On the West Bank he initiated numerous conferences and smaller meetings to fortify his position. At last he felt strong enough to unify Jordan with the West Bank and called for a great convention in Amman for the unstated purpose of offering him the crown of Greater Palestine, the first giant step on the way to Greater Syria.
My father watched these maneuverings carefully. He attended meetings, large and small, remaining low-key. He was in constant communication with Professor Doctor Nuri Mudhil. When the great Amman Conference was called, he knew he had to attend and put his beliefs on the line, even though it targeted him for imprisonment or death.
T
HE ROMANS CALLED IT
Philadelphia. Amman, capital of the biblical Ammonites, was that place where David the King sent his captain, Uriah, to certain death in battle in order to steal the man’s wife, the magnificent Bath-sheba. Like ancient Sodom, Amman had a reputation for unabashed hedonism and evil ways that made it incur the wrath of the prophets Amos and Jeremiah. Their forecasts of Amman’s destruction were only partly fulfilled. Amman was never destroyed. It simply was never anything. It just lay there, stretched out on the proverbial seven hills, a forgotten way station along the King’s Highway, the trading route between the Red Sea and Damascus. It stayed thus, weary under the sun, for nearly two thousand years, with little inkling of the world beyond.
Then came Abdullah and his ambitions and the British unifying of the Bedouin into the Arab Legion. Amman lifted its windy, dust-encrusted head and went from being the capital of nothing to a new center of Arab intrigue.
Can you imagine how thrilled and honored I was when my father told me that I was to accompany him to the Great Democratic Unity Conference in Amman! The Arab world seems to gallop from conference to conference, but I had never been to one, much less a democratic conference.
For weeks Aqbat Jabar and the four other camps around Jericho were ablaze with lively discussion.

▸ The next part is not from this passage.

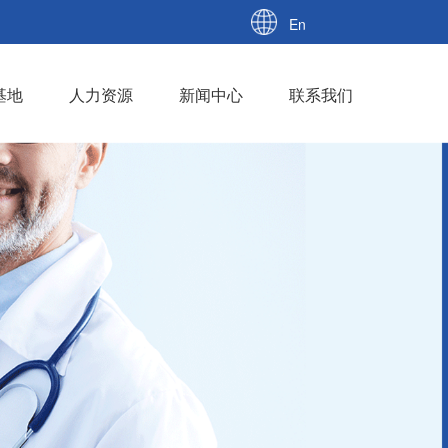
En
基地
人力资源
新闻中心
联系我们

Jordanian agents inundated us with literature and persuasion. There were to be over a thousand delegates, half from the West bank and half from among the Palestinians now living in Jordan.
If one could count, one could see that Abdullah had 50 percent of the conference locked up before he even began seeking out delegates in the West Bank. Those affluent Palestinians living in Amman and the others living in some fifty camps over the river were in Abdullah’s pocket, and no one had any doubt about how they would vote.